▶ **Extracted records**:
◆ ◆ ◆ ◆ ◆
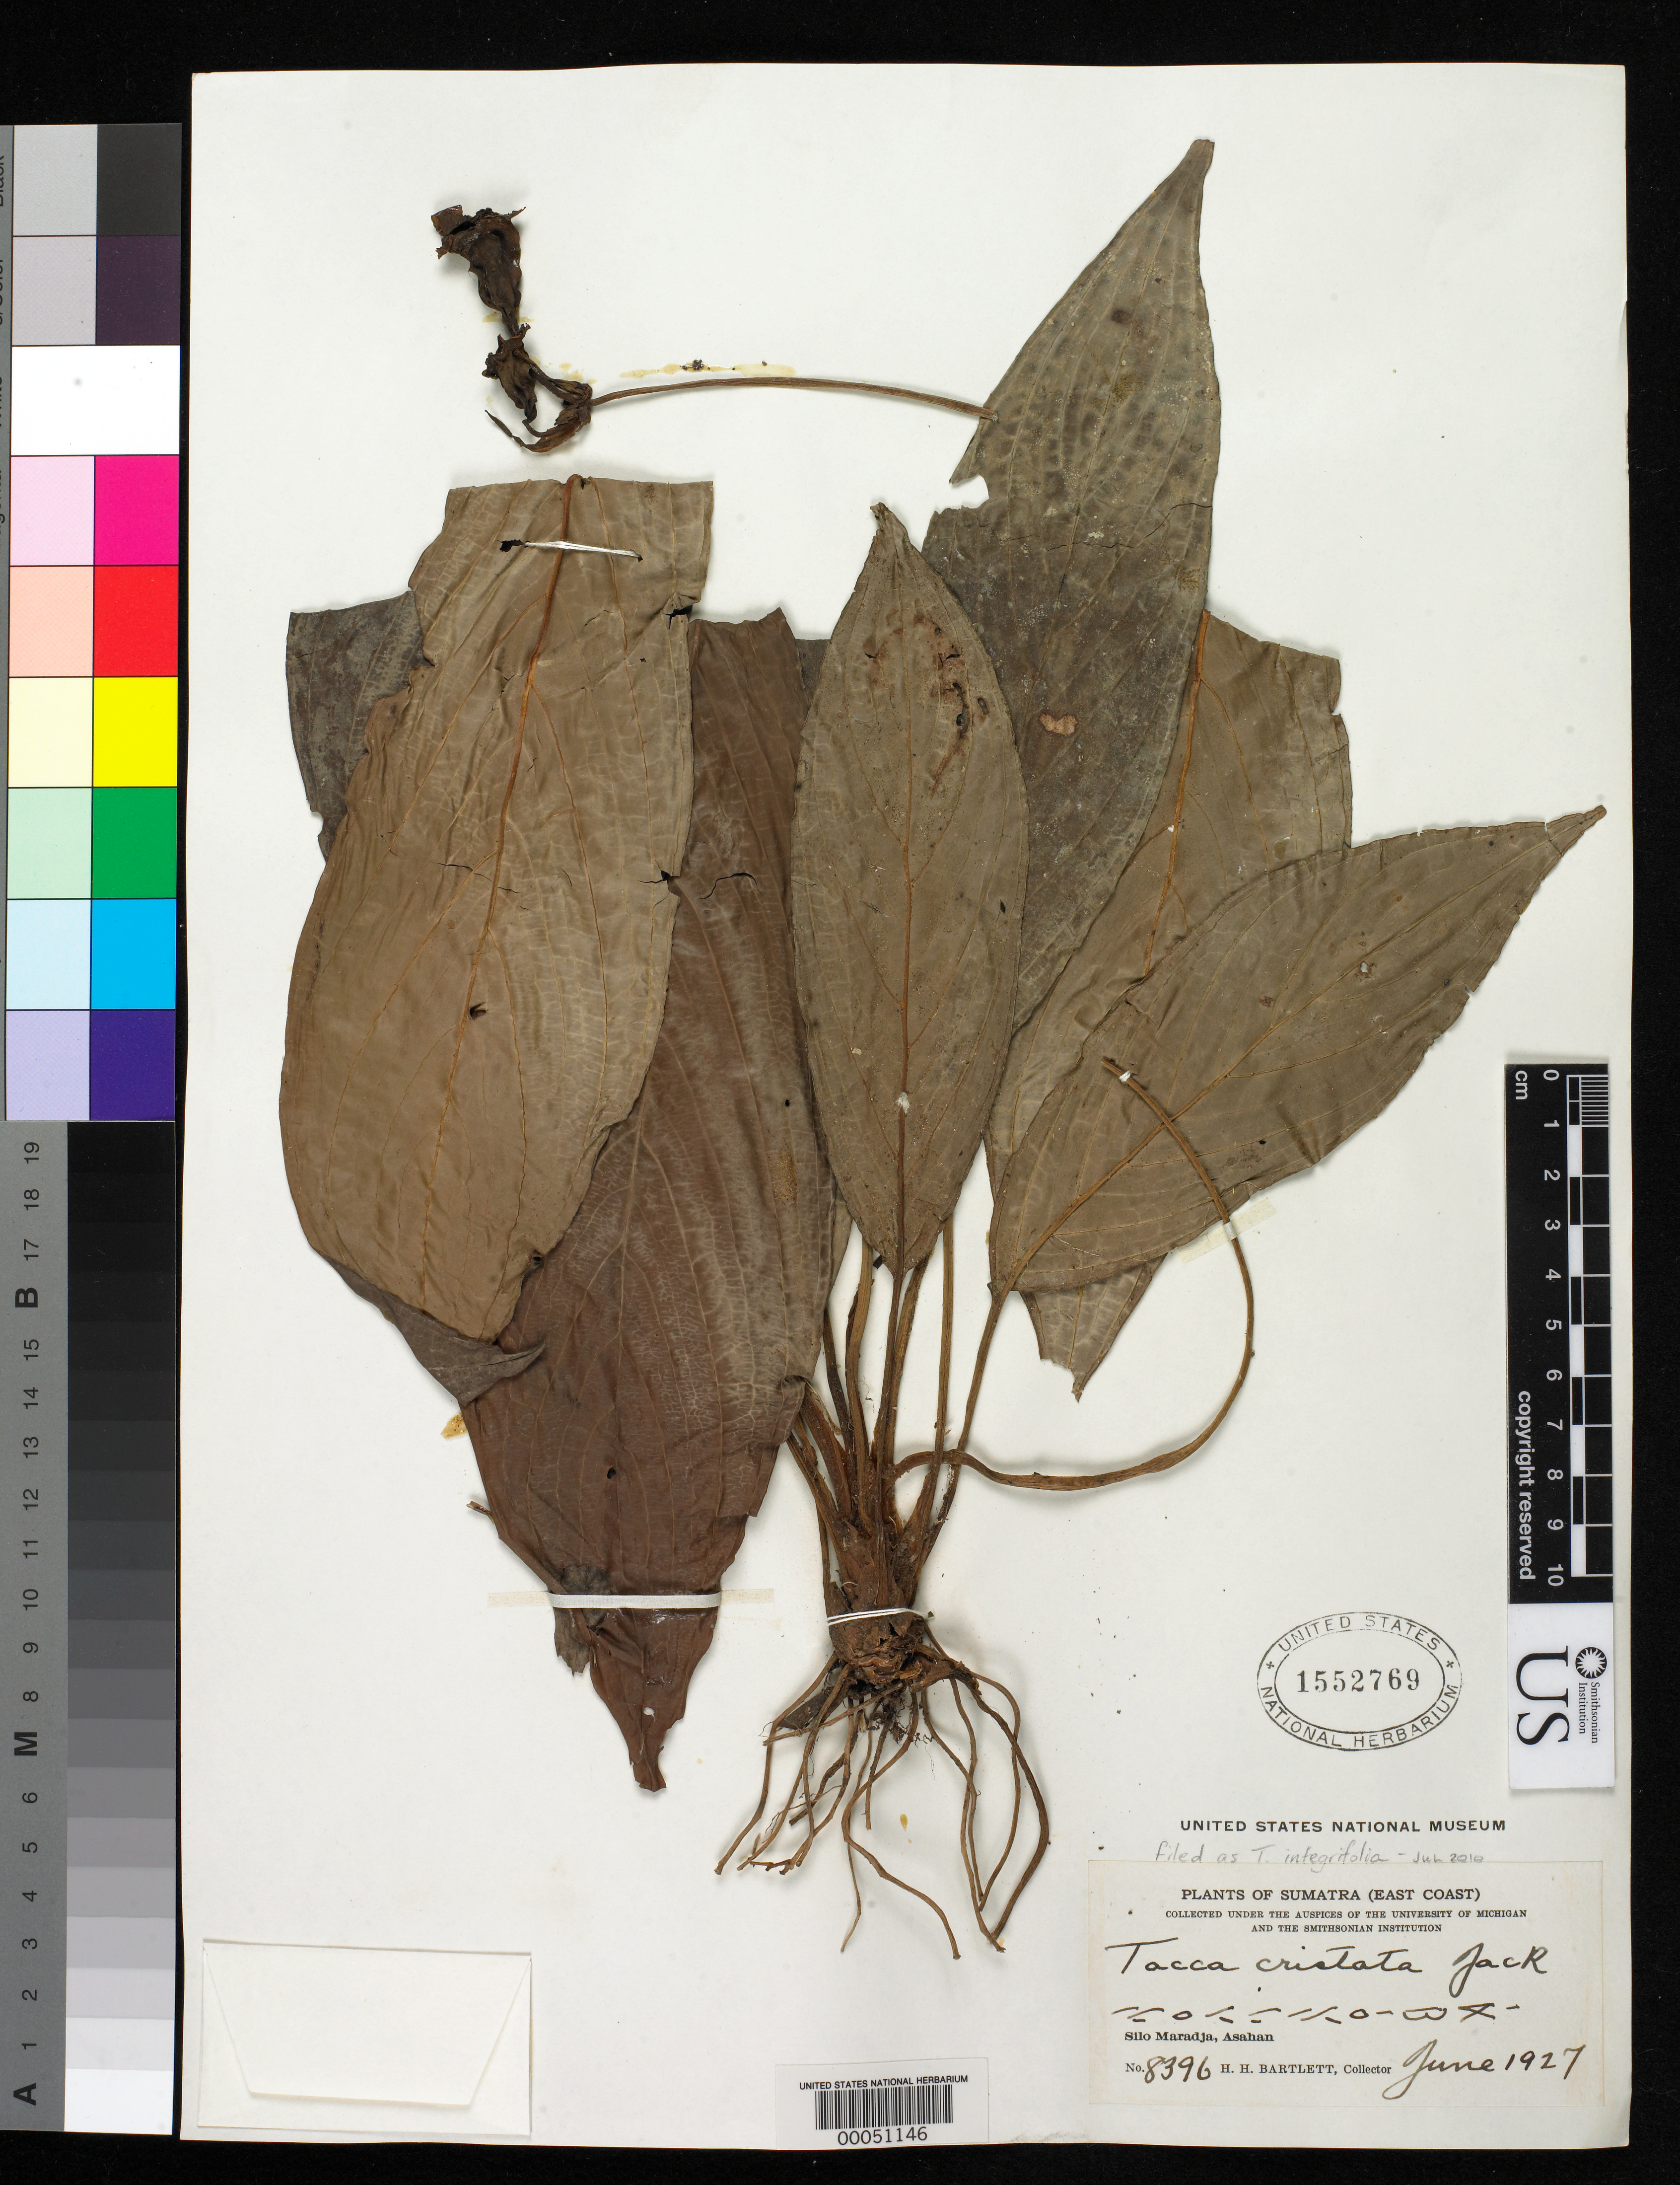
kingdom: Plantae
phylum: Tracheophyta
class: Liliopsida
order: Dioscoreales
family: Dioscoreaceae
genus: Tacca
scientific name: Tacca integrifolia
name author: Ker Gawl.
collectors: H. H. Bartlett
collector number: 8396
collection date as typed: Jun 1927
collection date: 1927-06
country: Indonesia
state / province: Sumatra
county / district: Sumatera Utara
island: Sumatra I.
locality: (East Coast) Silo Maradja, Asahan, Sumatra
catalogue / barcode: US 1552769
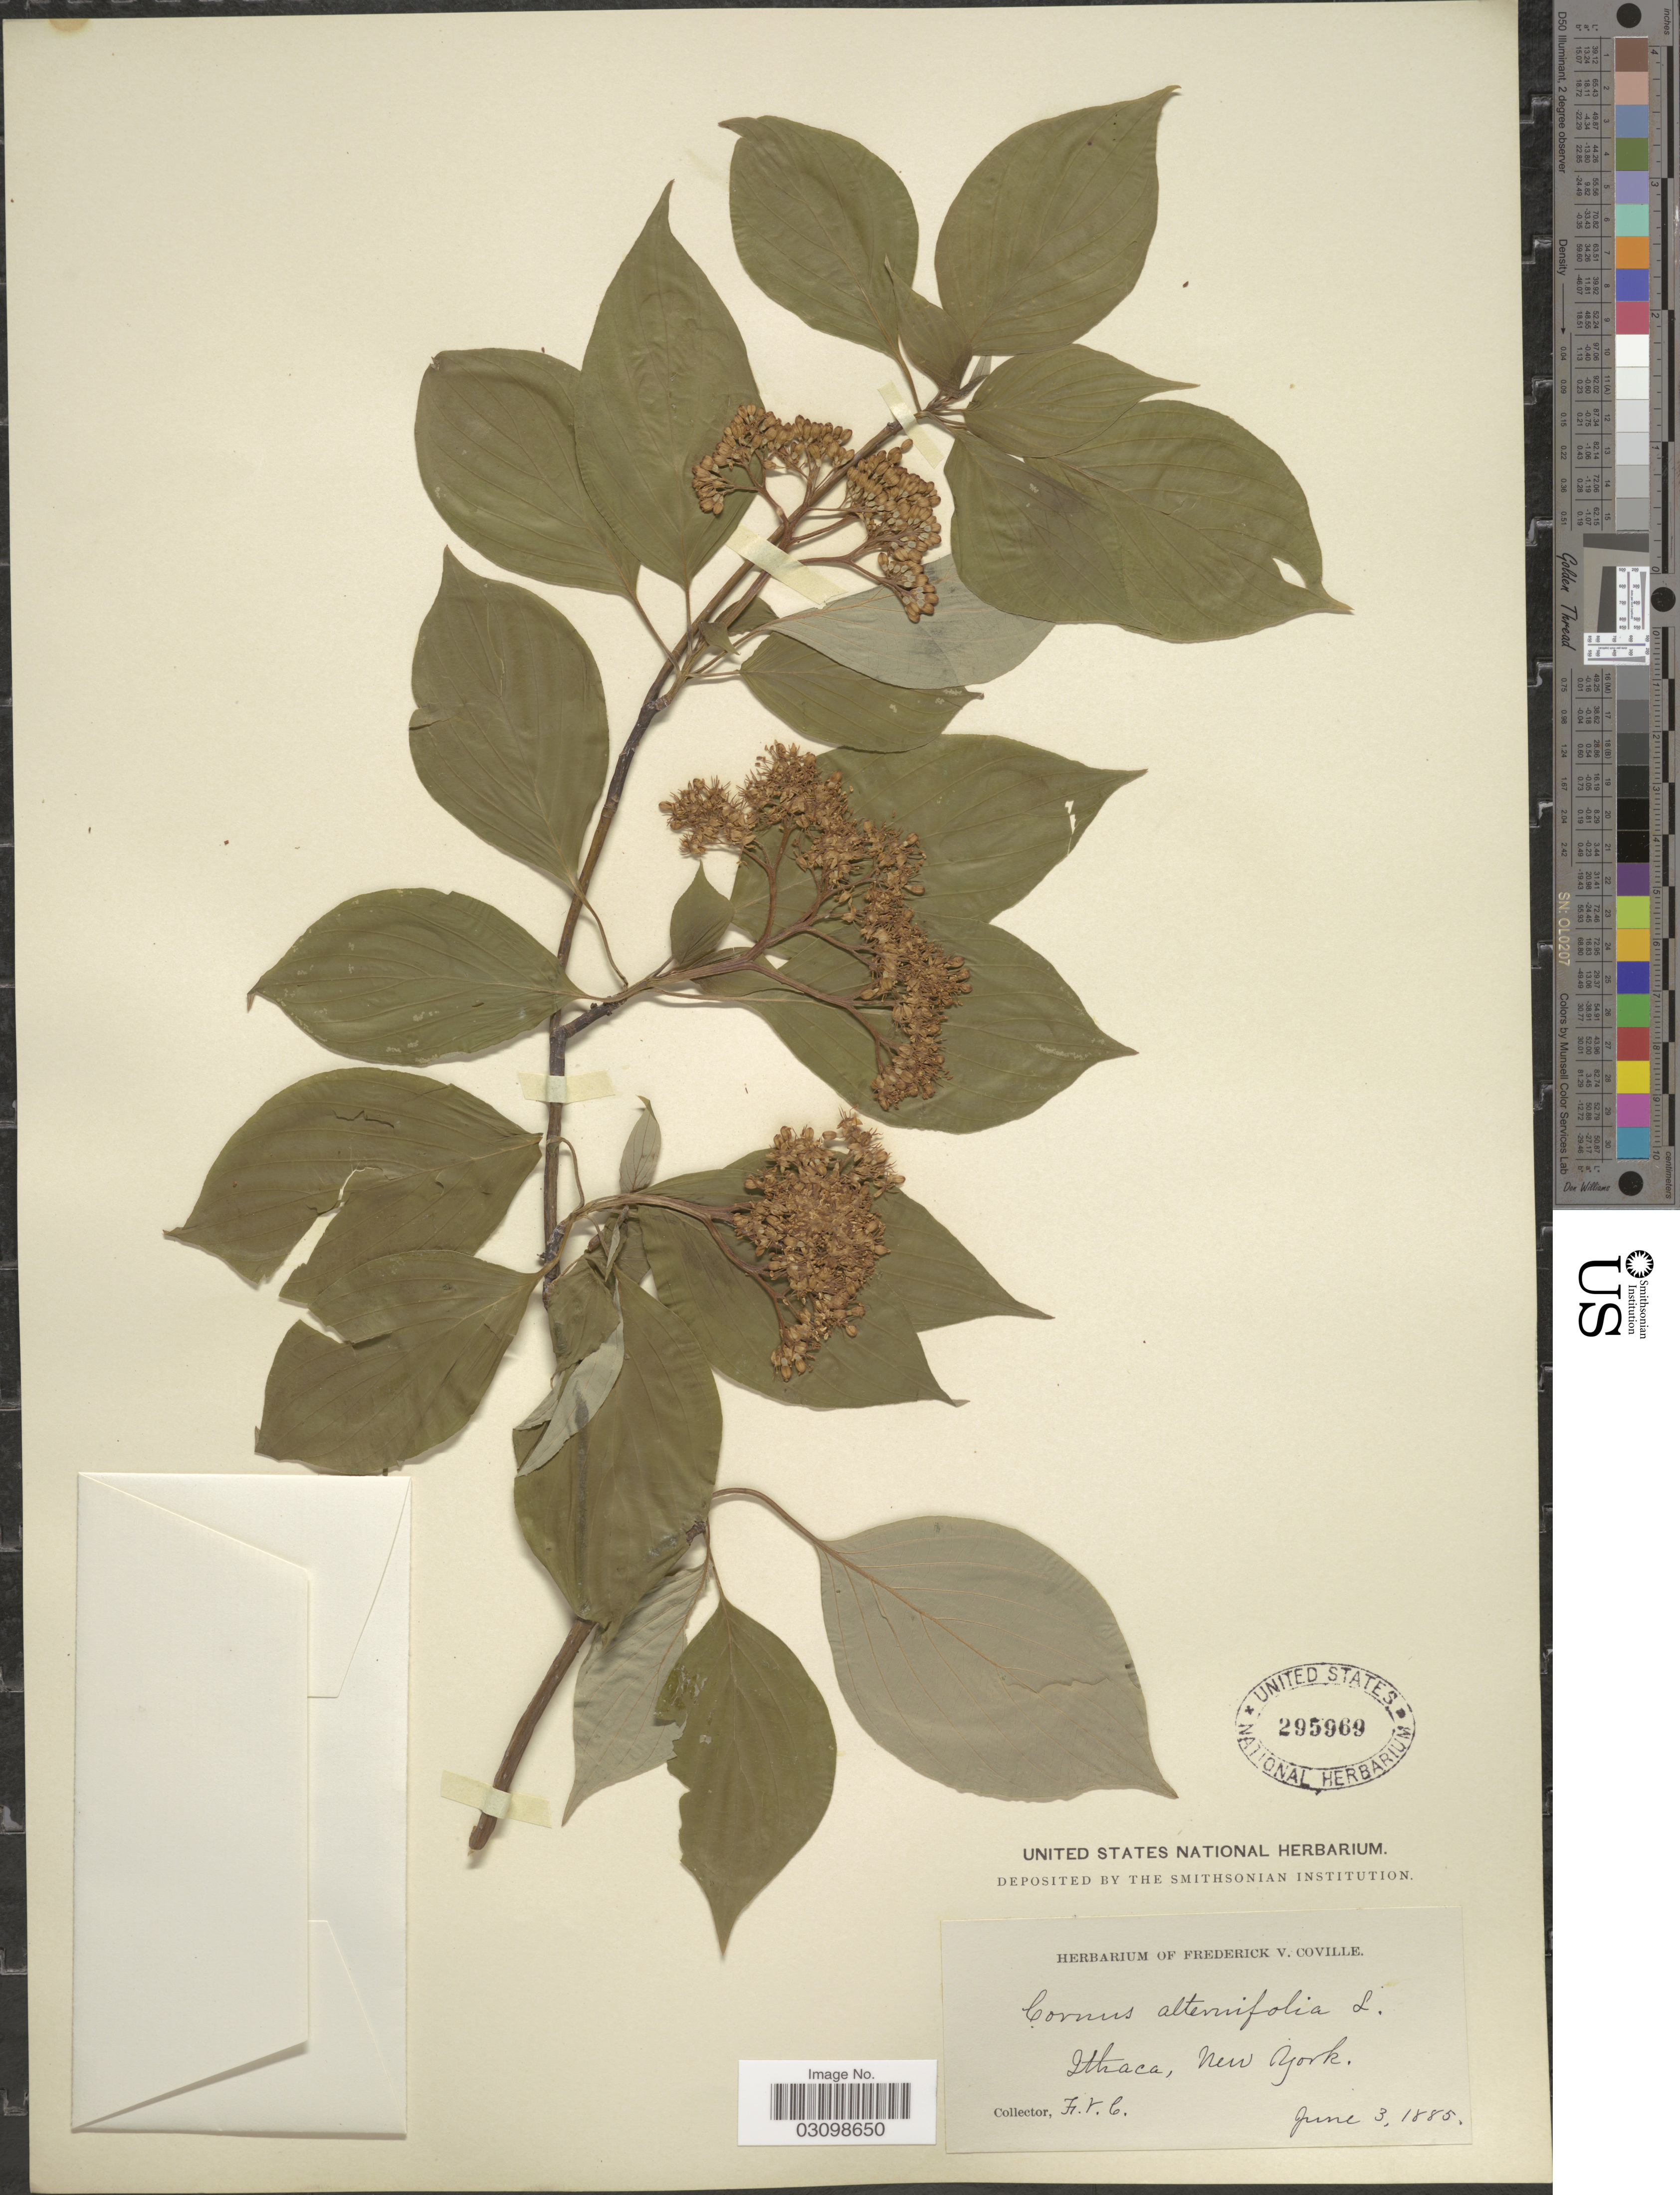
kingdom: Plantae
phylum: Tracheophyta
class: Magnoliopsida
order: Cornales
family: Cornaceae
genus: Cornus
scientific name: Cornus alternifolia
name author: L.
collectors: F. V. Coville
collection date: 1885-06-03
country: United States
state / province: New York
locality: Ithaca.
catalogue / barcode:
◆ ◆ ◆ ◆ ◆
▶ **Exercise task**: Copy out all of the lines above word for word, leaving out the pictures.

▶ **Output for this task**:
kingdom: Plantae
phylum: Tracheophyta
class: Liliopsida
order: Dioscoreales
family: Dioscoreaceae
genus: Tacca
scientific name: Tacca integrifolia
name author: Ker Gawl.
collectors: H. H. Bartlett
collector number: 8396
collection date as typed: Jun 1927
collection date: 1927-06
country: Indonesia
state / province: Sumatra
county / district: Sumatera Utara
island: Sumatra I.
locality: (East Coast) Silo Maradja, Asahan, Sumatra
catalogue / barcode: US 1552769
kingdom: Plantae
phylum: Tracheophyta
class: Magnoliopsida
order: Cornales
family: Cornaceae
genus: Cornus
scientific name: Cornus alternifolia
name author: L.
collectors: F. V. Coville
collection date: 1885-06-03
country: United States
state / province: New York
locality: Ithaca.
catalogue / barcode:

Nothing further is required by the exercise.